# Records to use

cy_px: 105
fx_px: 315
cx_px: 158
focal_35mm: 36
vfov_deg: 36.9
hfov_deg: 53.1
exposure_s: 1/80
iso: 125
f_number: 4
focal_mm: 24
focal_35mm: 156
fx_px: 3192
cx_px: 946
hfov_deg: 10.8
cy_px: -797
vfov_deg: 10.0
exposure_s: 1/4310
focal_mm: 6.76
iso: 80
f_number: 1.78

* * *

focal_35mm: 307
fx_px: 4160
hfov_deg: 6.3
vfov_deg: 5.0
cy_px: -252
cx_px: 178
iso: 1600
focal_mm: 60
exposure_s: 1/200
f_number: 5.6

---

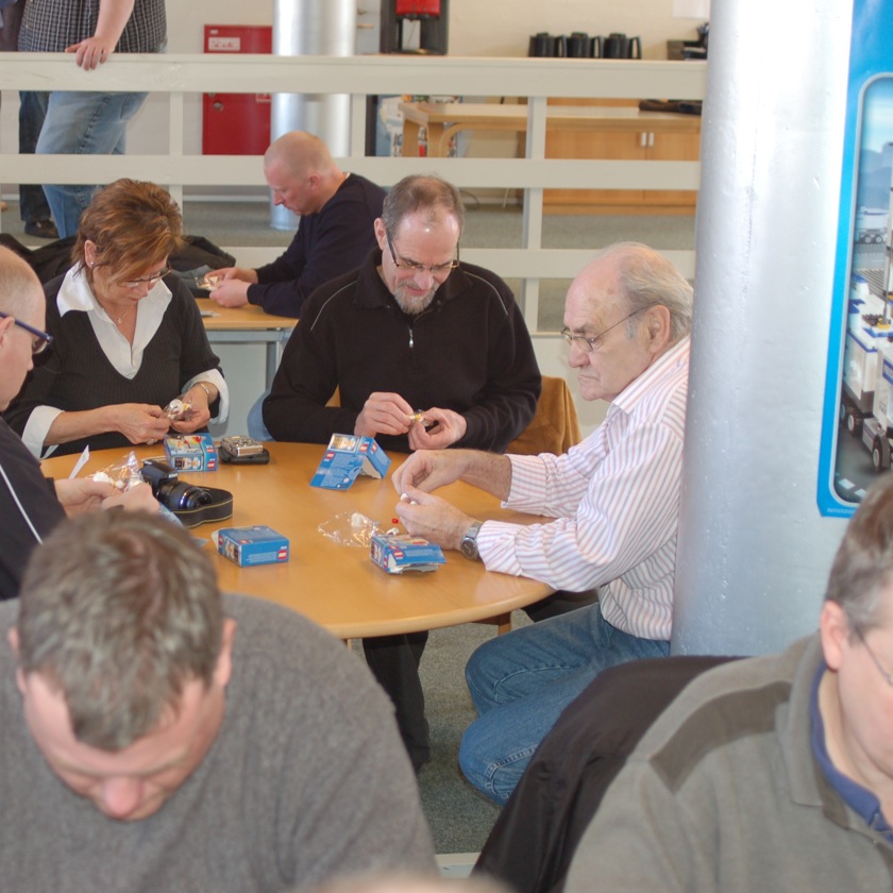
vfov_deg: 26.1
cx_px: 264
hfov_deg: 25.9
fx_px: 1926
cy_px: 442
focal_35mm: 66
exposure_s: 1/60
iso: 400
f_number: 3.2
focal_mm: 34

# Exercise brief
Lines wanted from the listing above: the line with "f_number: 4" up to and including the line with "f_number: 1.78". Please write them out exactly, adding nothing else.

# Final answer
f_number: 4
focal_mm: 24
focal_35mm: 156
fx_px: 3192
cx_px: 946
hfov_deg: 10.8
cy_px: -797
vfov_deg: 10.0
exposure_s: 1/4310
focal_mm: 6.76
iso: 80
f_number: 1.78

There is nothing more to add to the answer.